I take fairly good notes at conferences--I was a superlative note-taker in college, if that's something to pride oneself on--and over the years I've wound up with pages and pages of notes recording the authors, titles, and main arguments of just about every paper I've ever heard. I jot down the names of seemingly useful books, underline things, and draw little arrows to the stuff that seems really important. (I also write nasty comments to myself when I think the speaker is an idiot--but I always try to remind myself of WHY the speaker is an idiot, so there's some record for posterity; even when I'm a bitch, see, I'm a conscientious one.)

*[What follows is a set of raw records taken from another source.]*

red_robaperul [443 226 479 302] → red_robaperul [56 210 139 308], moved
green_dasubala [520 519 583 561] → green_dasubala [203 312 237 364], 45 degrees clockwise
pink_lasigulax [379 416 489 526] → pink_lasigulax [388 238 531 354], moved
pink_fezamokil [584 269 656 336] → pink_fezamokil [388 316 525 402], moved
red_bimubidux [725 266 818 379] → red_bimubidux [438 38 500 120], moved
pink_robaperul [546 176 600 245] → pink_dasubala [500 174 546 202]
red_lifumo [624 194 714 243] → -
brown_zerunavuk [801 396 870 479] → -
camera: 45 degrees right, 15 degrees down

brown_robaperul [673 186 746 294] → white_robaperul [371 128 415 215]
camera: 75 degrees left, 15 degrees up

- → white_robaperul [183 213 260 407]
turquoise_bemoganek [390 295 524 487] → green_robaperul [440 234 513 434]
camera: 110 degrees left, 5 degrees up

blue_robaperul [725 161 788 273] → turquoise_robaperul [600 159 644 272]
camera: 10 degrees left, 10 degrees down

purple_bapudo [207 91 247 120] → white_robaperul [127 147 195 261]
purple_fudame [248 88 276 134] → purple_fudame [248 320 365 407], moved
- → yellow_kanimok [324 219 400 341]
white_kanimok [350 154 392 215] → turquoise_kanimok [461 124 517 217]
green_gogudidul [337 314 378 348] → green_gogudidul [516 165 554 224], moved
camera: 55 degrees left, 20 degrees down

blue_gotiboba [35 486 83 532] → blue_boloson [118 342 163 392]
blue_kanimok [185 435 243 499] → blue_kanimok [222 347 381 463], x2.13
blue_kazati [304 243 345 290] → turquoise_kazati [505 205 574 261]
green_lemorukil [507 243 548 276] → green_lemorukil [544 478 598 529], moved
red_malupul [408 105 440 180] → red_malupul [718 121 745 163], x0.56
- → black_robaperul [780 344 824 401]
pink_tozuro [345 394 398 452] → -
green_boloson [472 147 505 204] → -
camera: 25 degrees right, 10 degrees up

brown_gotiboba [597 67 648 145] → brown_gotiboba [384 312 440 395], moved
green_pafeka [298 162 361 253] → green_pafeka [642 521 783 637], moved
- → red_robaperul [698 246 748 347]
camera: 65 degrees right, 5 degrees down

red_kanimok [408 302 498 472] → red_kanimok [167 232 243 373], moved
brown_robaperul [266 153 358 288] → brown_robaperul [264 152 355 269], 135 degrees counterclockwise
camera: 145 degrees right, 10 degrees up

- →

The problem is, when I get home, I staple all those pages of notes together, clip them to the conference program, and put them in a file folder (usually labled by year: "Conferences 2006," "Conferences 2007"). . . and then I never look at them again.
I always assume that my memory will be jogged at the right moment--say, on that day ten years in the future when for some reason I'm struck with a burning desire to teach Donne's "Anniversaries," or write on Timon of Athens--but I'm beginning to suspect that this is untrue. Now, when the information that I receive is immediately useful to a current project, I usually have no trouble remembering it; I go home and put a sticky note on my desk, or add a title to my working bibliography, or whatever. But when the information is only possibly useful? At some point in the unknown future? It disappears into a black hole.
Maybe I need to cut up those notes so that they go into topical folders ("Misc. Shakespeare," say) that I might actually have a reason to refer to in the future. Or maybe I need to stop being such a nerd about note-taking.
But I don't know. How do people use conference notes? Do they, in fact, use them? And does anyone ever remember anything s/he doesn't write down?